Может, он ответил на мой вопрос, а может, и нет, но фокус он мне точно сбил: в его простой, незамысловатой речи, похоже, не было ни капли лести, напротив, он как бы подчеркивал, что мое достижение даже менее значительно, чем он говорит, а слова вроде «героя» или «гения» из его уст звучали ясно и недвусмысленно, как диагноз, будто мое достижение казалось ему случайностью, чем-то неважным, героическим деянием муравья, который побрел куда глаза глядят и вернулся в муравейник со следами новой, чудесной пищи на лапках. Теперь, когда мои подозрения отчасти утихли, я спросил, каким образом интрижка Трита с Люси Райнер, женщиной, с которой его время от времени видят на публике, поможет решить мою проблему. Он отмахнулся от меня, сказав, что я сам пойму, как только начнется часть вторая, и замолчал, глядя на пробегавший за окном песок. Время от времени я косился на него, не затем, чтобы завязать разговор снова или посмотреть, все ли с ним в порядке, а просто удостовериться, что он никуда не исчез.

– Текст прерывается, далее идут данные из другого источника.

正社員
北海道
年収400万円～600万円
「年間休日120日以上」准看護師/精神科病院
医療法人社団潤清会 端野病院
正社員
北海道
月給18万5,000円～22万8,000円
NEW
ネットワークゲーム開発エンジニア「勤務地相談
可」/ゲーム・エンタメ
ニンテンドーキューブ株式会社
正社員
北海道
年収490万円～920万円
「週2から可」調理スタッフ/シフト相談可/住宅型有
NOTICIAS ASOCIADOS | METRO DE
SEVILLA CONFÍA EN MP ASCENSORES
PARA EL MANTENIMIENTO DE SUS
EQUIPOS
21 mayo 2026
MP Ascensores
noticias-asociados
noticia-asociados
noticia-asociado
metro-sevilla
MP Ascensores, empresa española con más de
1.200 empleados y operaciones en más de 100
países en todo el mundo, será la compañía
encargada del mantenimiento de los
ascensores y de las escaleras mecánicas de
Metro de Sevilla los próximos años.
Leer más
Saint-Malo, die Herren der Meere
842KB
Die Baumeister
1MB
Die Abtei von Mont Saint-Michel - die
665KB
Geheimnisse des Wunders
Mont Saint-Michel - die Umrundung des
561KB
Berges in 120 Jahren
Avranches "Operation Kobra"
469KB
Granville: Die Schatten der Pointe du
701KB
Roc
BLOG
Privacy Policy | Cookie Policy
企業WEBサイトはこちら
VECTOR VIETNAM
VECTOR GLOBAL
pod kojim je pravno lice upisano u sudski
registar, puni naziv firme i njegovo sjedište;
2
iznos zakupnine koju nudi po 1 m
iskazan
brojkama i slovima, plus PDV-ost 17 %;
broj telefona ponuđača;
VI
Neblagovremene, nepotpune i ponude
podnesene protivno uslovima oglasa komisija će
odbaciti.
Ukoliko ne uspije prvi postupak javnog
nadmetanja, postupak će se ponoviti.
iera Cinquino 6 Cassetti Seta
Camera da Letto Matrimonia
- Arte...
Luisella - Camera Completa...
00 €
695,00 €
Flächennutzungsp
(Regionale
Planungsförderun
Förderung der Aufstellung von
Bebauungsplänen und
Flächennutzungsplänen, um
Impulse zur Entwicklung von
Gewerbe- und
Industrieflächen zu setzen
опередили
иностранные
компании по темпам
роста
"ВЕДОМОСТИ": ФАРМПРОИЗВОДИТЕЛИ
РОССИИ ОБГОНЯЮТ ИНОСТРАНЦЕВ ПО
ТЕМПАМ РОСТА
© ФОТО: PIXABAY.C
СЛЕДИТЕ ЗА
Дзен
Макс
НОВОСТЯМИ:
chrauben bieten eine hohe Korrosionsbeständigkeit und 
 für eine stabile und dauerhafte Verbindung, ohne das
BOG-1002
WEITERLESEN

Хотя в прошлом от одного его вида меня бросало в дрожь — я, впрочем, не был вполне уверен, что он именно тот человек, которого я встречал в пустыне за «Аризонским безумием», возле мотеля «У Дженни» и в других местах, — теперь, оказавшись с ним рядом, я осознал, что он, в отличие от других людей, кажется каким-то не совсем настоящим. У него отсутствовало тяготение, в нем не было энергетического канала. От него не шли никакие вибрации. Он был как мешок пустоты в человеческом обличье. Мне даже подумалось, что, пока я не смотрю на него, он рассеивается словно туман и только давление моего взгляда заставляет частицы его тела держаться вместе. Едва эта мысль пришла мне в голову, как в ней зароились новые подозрения: уж не сидит ли рядом со мной какой-нибудь псих, или маньяк-убийца, или кто пострашнее. Я живо представил себе, как, притормаживая перед следующим поворотом, открою водительскую дверцу, выкачусь из нее плечом вперед на дорогу и, спешно поднимаясь на ноги, увижу, как мой «субурбан» исчезает в огненном кольце, вспыхнувшем над дорогой.
Когда мы углубились в пустыню миль примерно на двадцать, от основной дороги влево свернула грунтовка. Подчиняясь указаниям Даррена, я поехал по ней и остановил машину через четверть мили. Мы вылезли и прошли пешком еще сто ярдов до вершины заросшего кустарником каменистого утеса, возвышавшегося над полоской рыжевато-коричневого песка, посреди которой лежал плоский розоватый камень, похожий на римское ложе периода упадка, какие показывают в фильмах. В длину он был футов пятнадцать-двадцать. Взглянув с утеса вниз, мы обнаружили, что стоим почти прямо над камнем на высоте примерно третьего этажа.